Material to process →
- - - - -

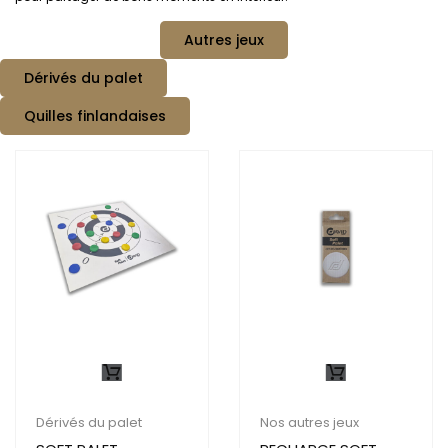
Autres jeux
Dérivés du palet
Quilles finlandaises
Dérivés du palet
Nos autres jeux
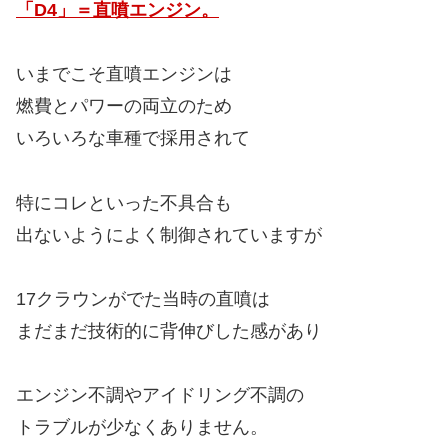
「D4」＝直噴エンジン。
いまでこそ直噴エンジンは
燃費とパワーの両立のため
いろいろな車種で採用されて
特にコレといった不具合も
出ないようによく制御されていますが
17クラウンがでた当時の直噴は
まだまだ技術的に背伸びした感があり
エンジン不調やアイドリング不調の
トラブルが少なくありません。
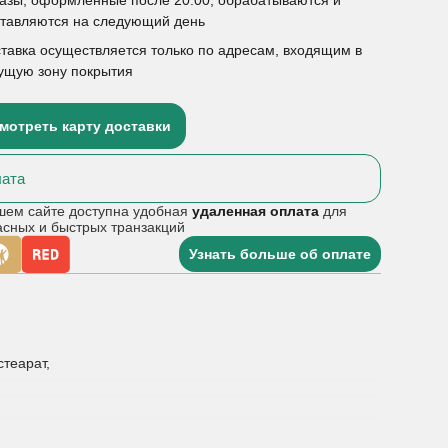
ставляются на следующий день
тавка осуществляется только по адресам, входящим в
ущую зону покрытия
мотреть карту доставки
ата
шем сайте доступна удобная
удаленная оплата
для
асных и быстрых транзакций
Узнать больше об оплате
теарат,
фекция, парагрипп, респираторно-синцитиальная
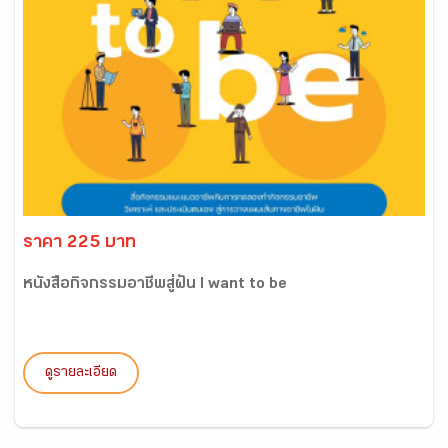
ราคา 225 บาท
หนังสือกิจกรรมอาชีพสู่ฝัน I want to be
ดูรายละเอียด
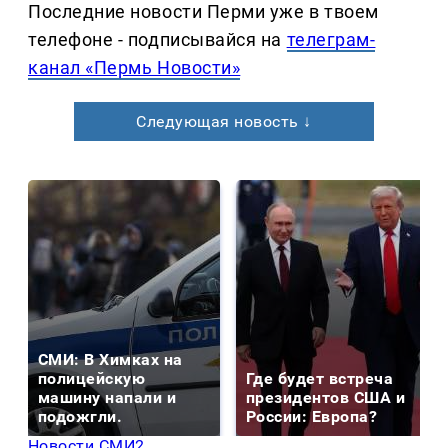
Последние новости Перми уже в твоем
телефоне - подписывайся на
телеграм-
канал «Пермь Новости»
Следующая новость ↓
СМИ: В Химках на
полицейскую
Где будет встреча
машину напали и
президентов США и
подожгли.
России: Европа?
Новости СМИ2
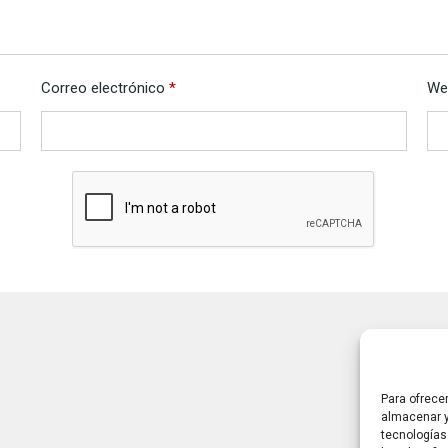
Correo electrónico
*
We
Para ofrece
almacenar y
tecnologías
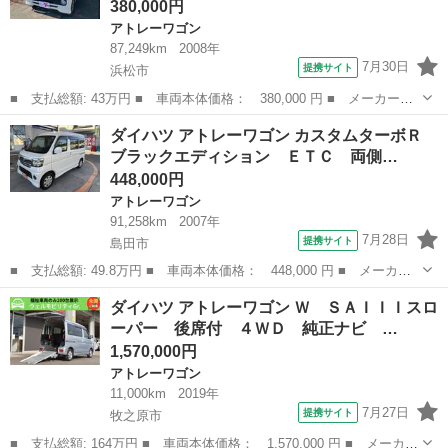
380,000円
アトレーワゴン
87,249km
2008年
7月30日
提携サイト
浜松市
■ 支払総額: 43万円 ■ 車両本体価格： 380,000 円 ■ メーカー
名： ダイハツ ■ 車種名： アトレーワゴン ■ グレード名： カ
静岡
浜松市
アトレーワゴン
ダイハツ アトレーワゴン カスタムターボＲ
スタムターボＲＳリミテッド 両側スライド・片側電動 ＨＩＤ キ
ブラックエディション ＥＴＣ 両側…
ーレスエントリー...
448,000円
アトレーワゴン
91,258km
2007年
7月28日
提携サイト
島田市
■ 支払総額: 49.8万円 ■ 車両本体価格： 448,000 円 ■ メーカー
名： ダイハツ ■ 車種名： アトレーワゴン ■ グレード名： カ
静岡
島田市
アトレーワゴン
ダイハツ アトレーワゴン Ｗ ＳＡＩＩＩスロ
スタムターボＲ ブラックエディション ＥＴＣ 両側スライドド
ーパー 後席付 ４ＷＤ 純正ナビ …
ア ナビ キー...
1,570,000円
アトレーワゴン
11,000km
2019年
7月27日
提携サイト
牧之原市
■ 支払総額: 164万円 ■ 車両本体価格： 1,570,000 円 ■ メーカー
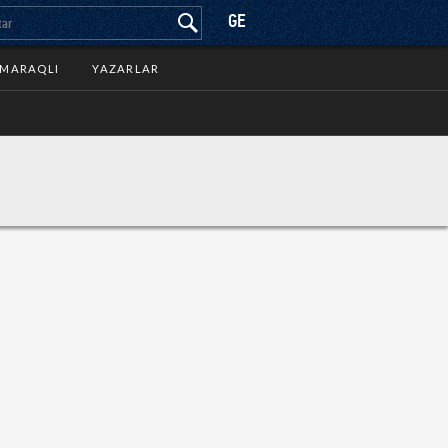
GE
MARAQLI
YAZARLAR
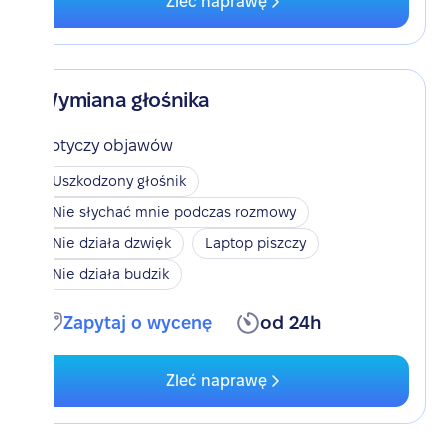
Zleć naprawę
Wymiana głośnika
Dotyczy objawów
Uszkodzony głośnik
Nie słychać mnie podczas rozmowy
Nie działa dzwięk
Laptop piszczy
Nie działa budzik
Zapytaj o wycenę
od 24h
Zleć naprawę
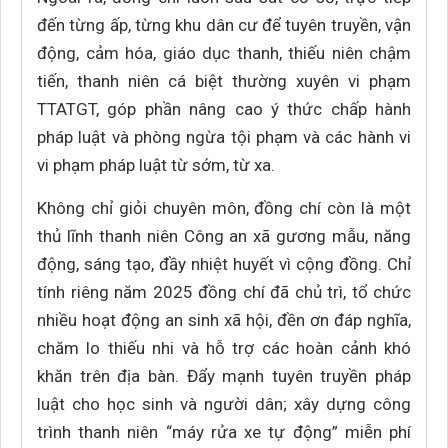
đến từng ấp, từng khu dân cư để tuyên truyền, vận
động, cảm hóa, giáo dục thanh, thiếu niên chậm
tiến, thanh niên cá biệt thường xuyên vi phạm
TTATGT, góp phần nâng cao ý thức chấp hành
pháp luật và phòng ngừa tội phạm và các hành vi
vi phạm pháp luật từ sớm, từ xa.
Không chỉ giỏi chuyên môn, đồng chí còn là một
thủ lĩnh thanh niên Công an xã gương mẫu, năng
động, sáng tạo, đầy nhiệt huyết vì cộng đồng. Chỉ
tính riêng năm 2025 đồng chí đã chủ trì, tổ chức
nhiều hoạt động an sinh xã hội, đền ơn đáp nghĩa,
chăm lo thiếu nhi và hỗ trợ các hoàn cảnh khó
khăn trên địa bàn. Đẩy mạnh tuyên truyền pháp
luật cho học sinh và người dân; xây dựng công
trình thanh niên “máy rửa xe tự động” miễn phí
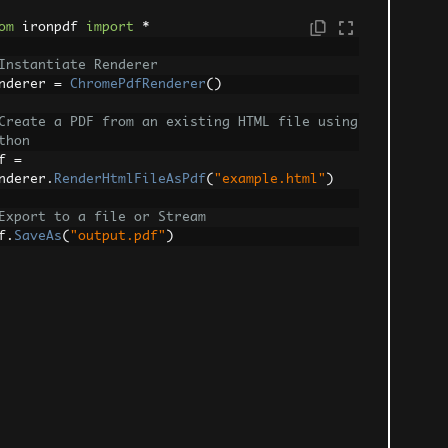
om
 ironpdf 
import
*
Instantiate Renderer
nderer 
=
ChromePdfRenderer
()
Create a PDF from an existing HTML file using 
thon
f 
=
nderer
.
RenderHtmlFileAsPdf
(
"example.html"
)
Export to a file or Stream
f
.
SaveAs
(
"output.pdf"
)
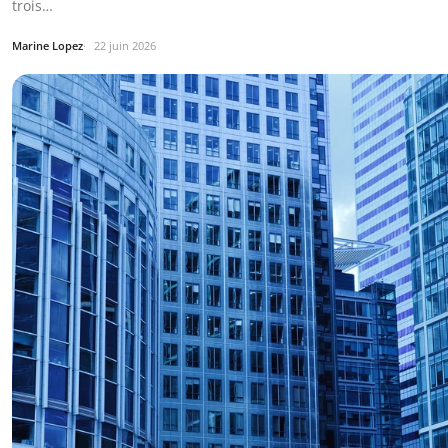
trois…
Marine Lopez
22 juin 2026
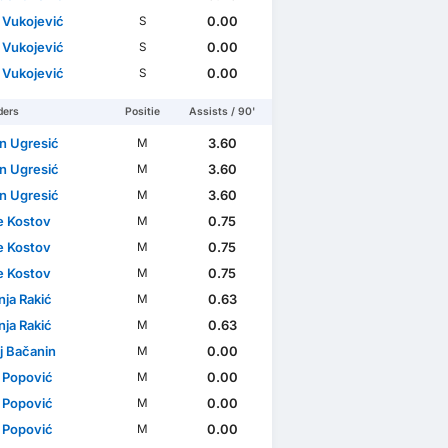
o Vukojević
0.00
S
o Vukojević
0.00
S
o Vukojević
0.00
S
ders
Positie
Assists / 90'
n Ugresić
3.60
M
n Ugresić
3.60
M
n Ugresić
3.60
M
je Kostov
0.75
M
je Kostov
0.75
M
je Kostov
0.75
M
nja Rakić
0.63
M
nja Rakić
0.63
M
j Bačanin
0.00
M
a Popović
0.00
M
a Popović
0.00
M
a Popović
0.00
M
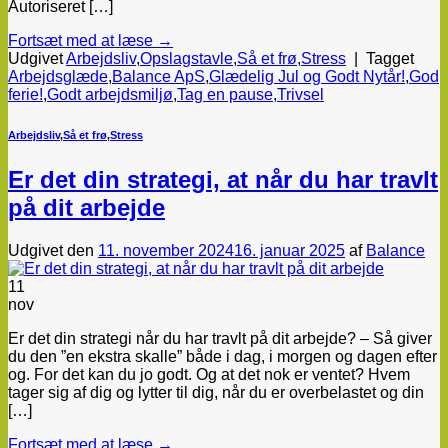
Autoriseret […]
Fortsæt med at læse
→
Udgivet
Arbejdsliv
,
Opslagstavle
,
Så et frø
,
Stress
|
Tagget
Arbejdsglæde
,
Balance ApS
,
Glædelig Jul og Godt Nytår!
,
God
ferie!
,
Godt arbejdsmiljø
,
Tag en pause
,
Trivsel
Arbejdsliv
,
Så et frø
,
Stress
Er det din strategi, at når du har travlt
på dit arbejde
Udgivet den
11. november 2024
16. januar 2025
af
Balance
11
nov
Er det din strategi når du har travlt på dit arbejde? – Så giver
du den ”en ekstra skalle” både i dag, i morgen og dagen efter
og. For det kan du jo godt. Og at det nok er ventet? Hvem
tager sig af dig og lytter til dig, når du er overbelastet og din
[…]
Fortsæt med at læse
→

- - - - -

What to do →
Put the lines from the start of the records through the line containing "tecnologías" into a Markdown table with two columns, Row and Line, and number the rows. Leave out blank lines and the pictures.

Answer below →
| Row | Line |
|---|---|
| 1 | Autres jeux |
| 2 | Dérivés du palet |
| 3 | Quilles finlandaises |
| 4 | Dérivés du palet |
| 5 | Nos autres jeux |
| 6 | 「D4」＝直噴エンジン。 |
| 7 | いまでこそ直噴エンジンは |
| 8 | 燃費とパワーの両立のため |
| 9 | いろいろな車種で採用されて |
| 10 | 特にコレといった不具合も |
| 11 | 出ないようによく制御されていますが |
| 12 | 17クラウンがでた当時の直噴は |
| 13 | まだまだ技術的に背伸びした感があり |
| 14 | エンジン不調やアイドリング不調の |
| 15 | トラブルが少なくありません。 |
| 16 | ставляются на следующий день |
| 17 | тавка осуществляется только по адресам, входящим в |
| 18 | ущую зону покрытия |
| 19 | мотреть карту доставки |
| 20 | ата |
| 21 | шем сайте доступна удобная |
| 22 | удаленная оплата |
| 23 | для |
| 24 | асных и быстрых транзакций |
| 25 | Узнать больше об оплате |
| 26 | теарат, |
| 27 | фекция, парагрипп, респираторно-синцитиальная |
| 28 | ราคา 225 บาท |
| 29 | หนังสือกิจกรรมอาชีพสู่ฝัน I want to be |
| 30 | ดูรายละเอียด |
| 31 | Последние новости Перми уже в твоем |
| 32 | телефоне - подписывайся на |
| 33 | телеграм- |
| 34 | канал «Пермь Новости» |
| 35 | Следующая новость ↓ |
| 36 | СМИ: В Химках на |
| 37 | полицейскую |
| 38 | Где будет встреча |
| 39 | машину напали и |
| 40 | президентов США и |
| 41 | подожгли. |
| 42 | России: Европа? |
| 43 | Новости СМИ2 |
| 44 | Correo electrónico |
| 45 | * |
| 46 | We |
| 47 | Para ofrece |
| 48 | almacenar y |
| 49 | tecnologías |